Exercise goal » Locate the line that contains "10.9.4 Testing of". Reproduce it and all following lines up to the end of the material, exactly and with nothing added.

--

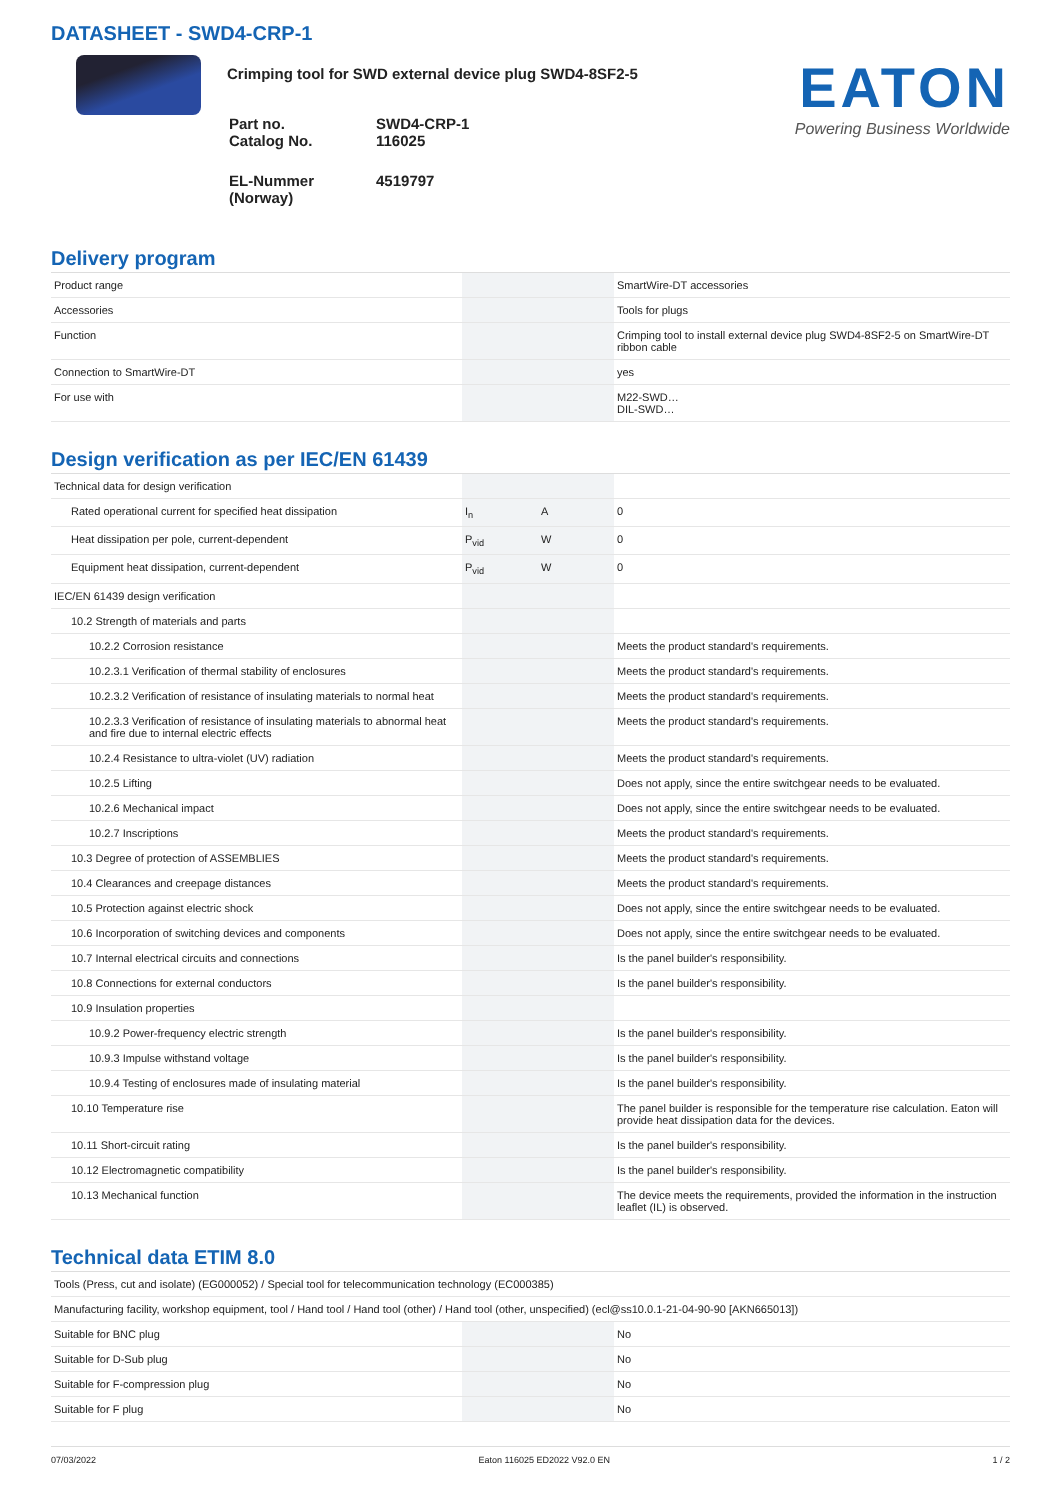DATASHEET - SWD4-CRP-1
Crimping tool for SWD external device plug SWD4-8SF2-5
| Part no. Catalog No. | SWD4-CRP-1 116025 |
| EL-Nummer (Norway) | 4519797 |
EATON
Powering Business Worldwide
Delivery program
| Product range | | | SmartWire-DT accessories |
| Accessories | | | Tools for plugs |
| Function | | | Crimping tool to install external device plug SWD4-8SF2-5 on SmartWire-DT ribbon cable |
| Connection to SmartWire-DT | | | yes |
| For use with | | | M22-SWD… DIL-SWD… |
Design verification as per IEC/EN 61439
| Technical data for design verification | | | |
| Rated operational current for specified heat dissipation | I<sub>n</sub> | A | 0 |
| Heat dissipation per pole, current-dependent | P<sub>vid</sub> | W | 0 |
| Equipment heat dissipation, current-dependent | P<sub>vid</sub> | W | 0 |
| IEC/EN 61439 design verification | | | |
| 10.2 Strength of materials and parts | | | |
| 10.2.2 Corrosion resistance | | | Meets the product standard's requirements. |
| 10.2.3.1 Verification of thermal stability of enclosures | | | Meets the product standard's requirements. |
| 10.2.3.2 Verification of resistance of insulating materials to normal heat | | | Meets the product standard's requirements. |
| 10.2.3.3 Verification of resistance of insulating materials to abnormal heat and fire due to internal electric effects | | | Meets the product standard's requirements. |
| 10.2.4 Resistance to ultra-violet (UV) radiation | | | Meets the product standard's requirements. |
| 10.2.5 Lifting | | | Does not apply, since the entire switchgear needs to be evaluated. |
| 10.2.6 Mechanical impact | | | Does not apply, since the entire switchgear needs to be evaluated. |
| 10.2.7 Inscriptions | | | Meets the product standard's requirements. |
| 10.3 Degree of protection of ASSEMBLIES | | | Meets the product standard's requirements. |
| 10.4 Clearances and creepage distances | | | Meets the product standard's requirements. |
| 10.5 Protection against electric shock | | | Does not apply, since the entire switchgear needs to be evaluated. |
| 10.6 Incorporation of switching devices and components | | | Does not apply, since the entire switchgear needs to be evaluated. |
| 10.7 Internal electrical circuits and connections | | | Is the panel builder's responsibility. |
| 10.8 Connections for external conductors | | | Is the panel builder's responsibility. |
| 10.9 Insulation properties | | | |
| 10.9.2 Power-frequency electric strength | | | Is the panel builder's responsibility. |
| 10.9.3 Impulse withstand voltage | | | Is the panel builder's responsibility. |
| 10.9.4 Testing of enclosures made of insulating material | | | Is the panel builder's responsibility. |
| 10.10 Temperature rise | | | The panel builder is responsible for the temperature rise calculation. Eaton will provide heat dissipation data for the devices. |
| 10.11 Short-circuit rating | | | Is the panel builder's responsibility. |
| 10.12 Electromagnetic compatibility | | | Is the panel builder's responsibility. |
| 10.13 Mechanical function | | | The device meets the requirements, provided the information in the instruction leaflet (IL) is observed. |
Technical data ETIM 8.0
| Tools (Press, cut and isolate) (EG000052) / Special tool for telecommunication technology (EC000385) | | | |
| Manufacturing facility, workshop equipment, tool / Hand tool / Hand tool (other) / Hand tool (other, unspecified) (ecl@ss10.0.1-21-04-90-90 [AKN665013]) | | | |
| Suitable for BNC plug | | | No |
| Suitable for D-Sub plug | | | No |
| Suitable for F-compression plug | | | No |
| Suitable for F plug | | | No |
07/03/2022 Eaton 116025 ED2022 V92.0 EN 1 / 2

--

Response box »
| 10.9.4 Testing of enclosures made of insulating material | | | Is the panel builder's responsibility. |
| 10.10 Temperature rise | | | The panel builder is responsible for the temperature rise calculation. Eaton will provide heat dissipation data for the devices. |
| 10.11 Short-circuit rating | | | Is the panel builder's responsibility. |
| 10.12 Electromagnetic compatibility | | | Is the panel builder's responsibility. |
| 10.13 Mechanical function | | | The device meets the requirements, provided the information in the instruction leaflet (IL) is observed. |
Technical data ETIM 8.0
| Tools (Press, cut and isolate) (EG000052) / Special tool for telecommunication technology (EC000385) | | | |
| Manufacturing facility, workshop equipment, tool / Hand tool / Hand tool (other) / Hand tool (other, unspecified) (ecl@ss10.0.1-21-04-90-90 [AKN665013]) | | | |
| Suitable for BNC plug | | | No |
| Suitable for D-Sub plug | | | No |
| Suitable for F-compression plug | | | No |
| Suitable for F plug | | | No |
07/03/2022 Eaton 116025 ED2022 V92.0 EN 1 / 2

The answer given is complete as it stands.